Ihn berühre das Versagen in zweifacher Hinsicht. Denn der Kampf gegen den Rechtsextremismus sei eine der wichtigsten Aufgaben von Rot-Grün gewesen, aber auch „persönlich mein vorrangiges Anliegen“. Es mag an einer Erkältung gelegen haben, vielleicht auch am fortgeschrittenen Alter, dass Schily, der bekannt war für seine mitunter ruppigen Auftritte, ruhig und an einigen Stellen reumütig wirkte. Doch als es bei der Befragung ins Konkrete ging, verließ ihn die Klarheit. Viele seiner Antworten leitete er mit dem Satz ein: „Ich kann mich nicht mehr genau erinnern.“

Hat er eigene Fehler eingestanden?

Zumindest dauerte es eine Weile, bis er persönliche Versäumnisse zugab. Auf die Frage, warum niemand die vielen Mordfälle zur Chefsache gemacht habe, sagte Schily: „Den Vorwurf, dass ich selbst hätte aktiver werden müssen, muss ich mir gefallen lassen.“ Allerdings verwies er darauf, dass nicht jede Mordserie an den Minister weitergegeben werde, vor allem dann nicht, wenn auf Länderebene ermittelt werde. Schily konnte sich auch nicht mehr erinnern, ob er mit den Morden dienstlich einmal zu tun hatte. „Eine Mordserie mit diesem Ausmaß hätte zur Chefsache erklärt werden müssen“, sagte CDU-Obmann Clemens Binninger. Schily sieht die konkreten Fehler eher aufseiten der Ermittler. Er gab zu, dass der Fahndungsdruck nach den drei 1998 untergetauchten Neonazis nicht groß genug gewesen sei. Außerdem seien nicht alle kriminalistischen Mittel ausgeschöpft worden. Schily fühlt sich also im großen Ganzen politisch verantwortlich, nicht aber im konkreten Detail.

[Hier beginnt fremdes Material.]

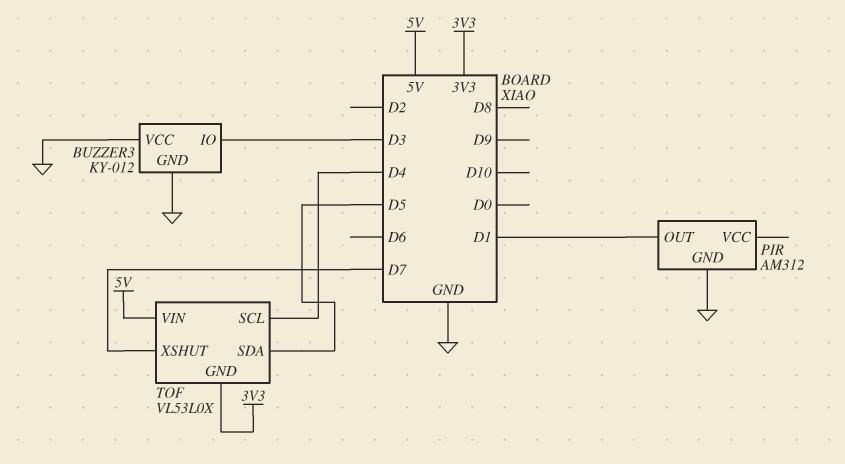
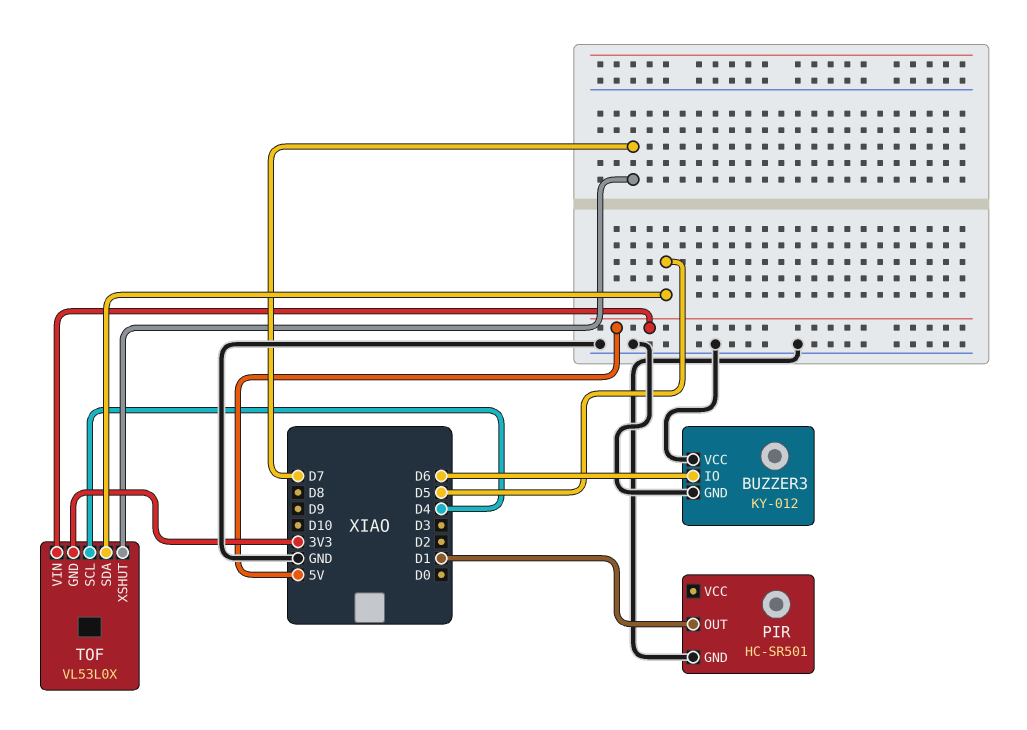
BUZZER3 pin IO: D3 -> D6
PIR: AM312 -> HC-SR501

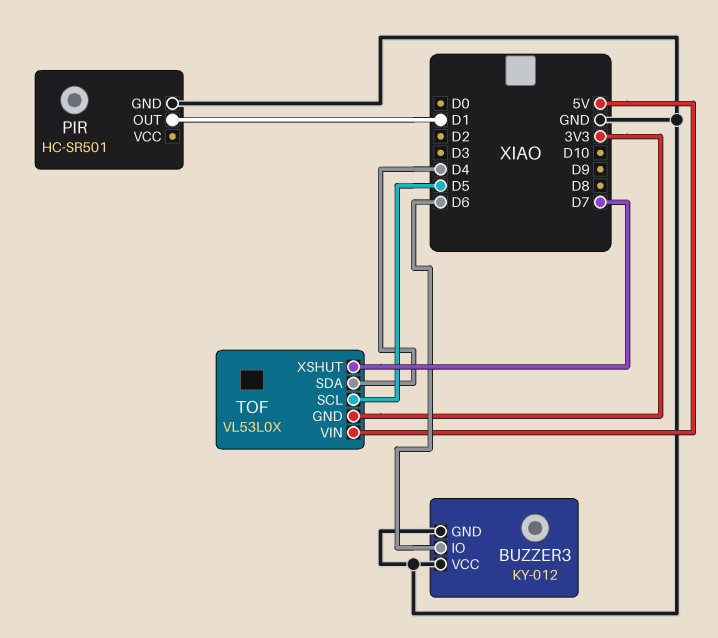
TOF pin SCL: D4 -> D5
TOF pin SDA: D5 -> D4

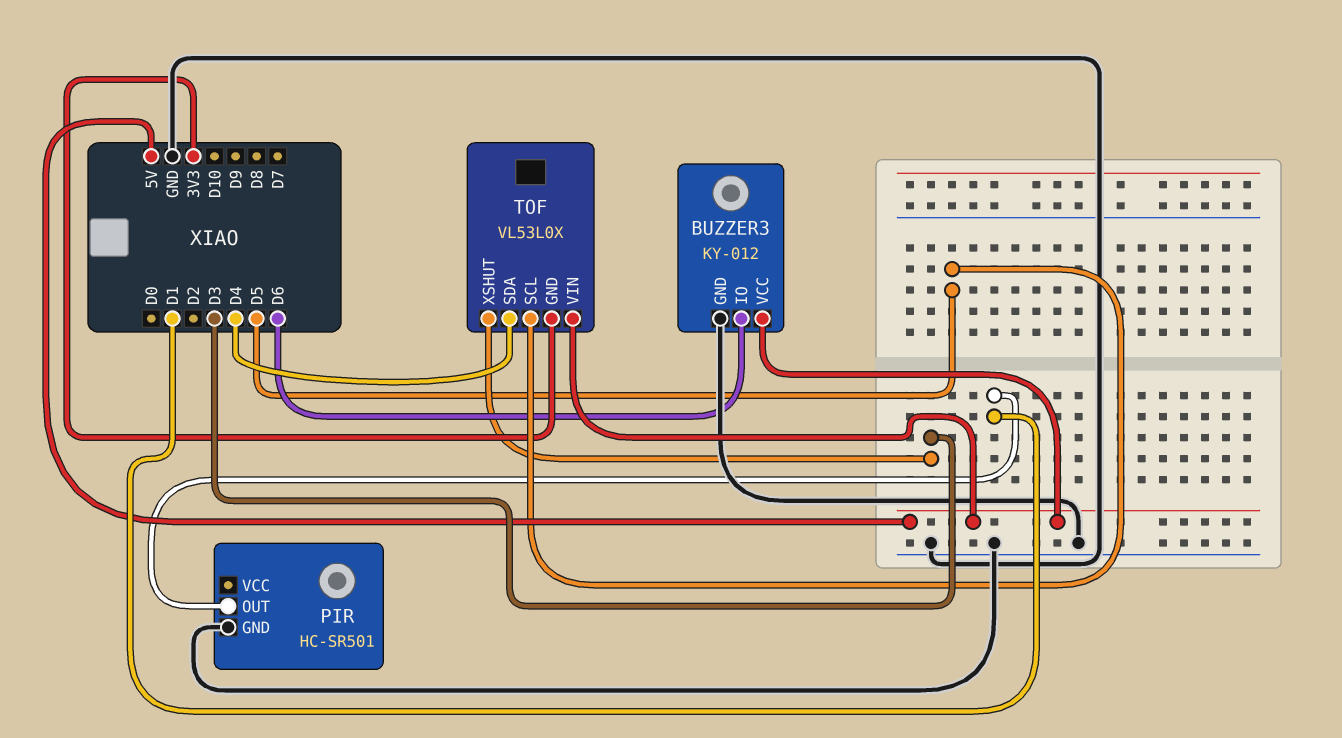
BUZZER3 pin VCC: GND -> 5V
TOF pin XSHUT: D7 -> D3

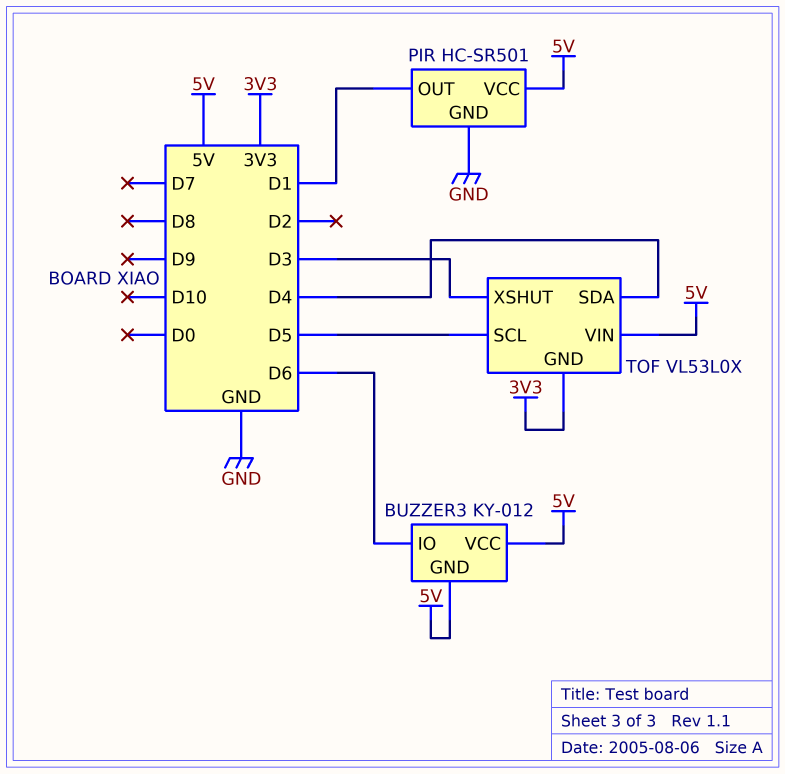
BUZZER3 pin GND: GND -> 5V
PIR pin VCC: none -> 5V

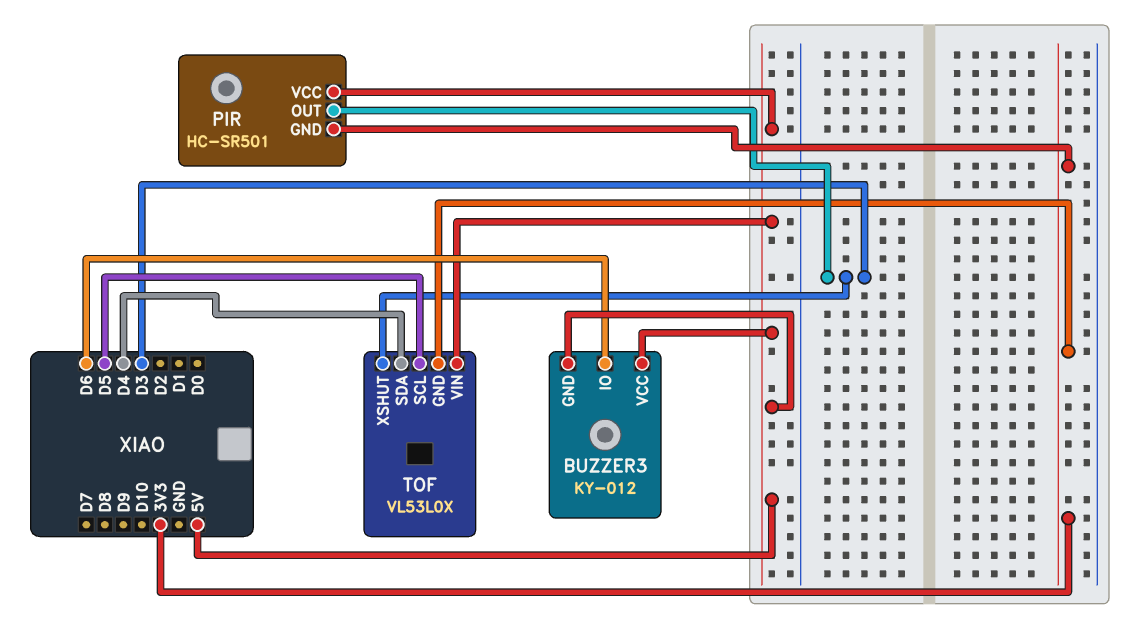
PIR pin GND: GND -> 3V3
PIR pin OUT: D1 -> D3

Erbrachte die Anhörung neue Erkenntnisse?

Der Erkenntnisgewinn war, vor allem wegen Schilys Erinnerungslücken, nicht besonders groß. Intensiv wurde vor allem der Sprengstoffanschlag am 9. Juni 2004 in der vor allem von Türken bewohnten Kölner Keupstraße diskutiert. Dabei detonierte ein Sprengsatz mit hunderten Zimmermannsnägeln vor einem Friseurladen. 22 Menschen wurden zum Teil schwer verletzt. Schily hatte damals am Tag nach dem Anschlag gesagt, dass „die Erkenntnisse nicht auf einen terroristischen Hintergrund deuten, sondern auf ein kriminelles Milieu“. Dem heute 80-Jährigen wird vorgeworfen, damit die Richtung der Ermittlungen vorgegeben zu haben. Das wies er aber zurück. Allerdings gab er, wie bereits vor einigen Monaten im Tagesspiegel, zu, dass es ein „schwerwiegender Irrtum“ war, fremdenfeindliche Hintergründe bei den Taten ausgeschlossen zu haben.

Im Fall des Nagelbombenanschlags in Köln habe er den Sachstand wiedergegeben, den es zu jenem Zeitpunkt gegeben habe. Woher dieser Sachstand gekommen sei, könne er nicht mehr rekonstruieren. Er vermute, dass es der Lagebericht seines Hauses war. Doch Schily musste zugegeben, dass er die Erkenntnisse weder kritisch hinterfragt noch den Sprengstoffanschlag anschließend intensiv weiterverfolgt habe. CDU-Obmann Binninger wies darauf hin, dass es bei dem Sprengstoffanschlag in Köln wie kaum bei einer anderen NSU-Tat einige Hinweise auf einen fremdenfeindlichen Hintergrund gegeben habe.

War Schilys Auftritt politisch aufgeladen?

Auch die Ausschusssitzung am Freitag verlief wie die bisherigen in sachlicher Atmosphäre. Nur einmal gerieten Ausschussvorsitzender Sebastian Edathy (SPD) und Grünen-Obmann Wolfgang Wieland hart aneinander. Wieland warf Edathy vor, der „Verteidiger von Herrn Schily“ zu sein und versucht zu haben, eine Ausführung Wielands umzuinterpretieren, um Schily zu schützen. Edathy wies das zurück. Und Schily, ganz Jurist, fragte Wieland, ob er jetzt Angeklagter sei. Minutenlang diskutierten beide. Anschließend nannte Wieland das Verhalten Edathys „beispiellos“. Edathy wollte das nicht kommentieren.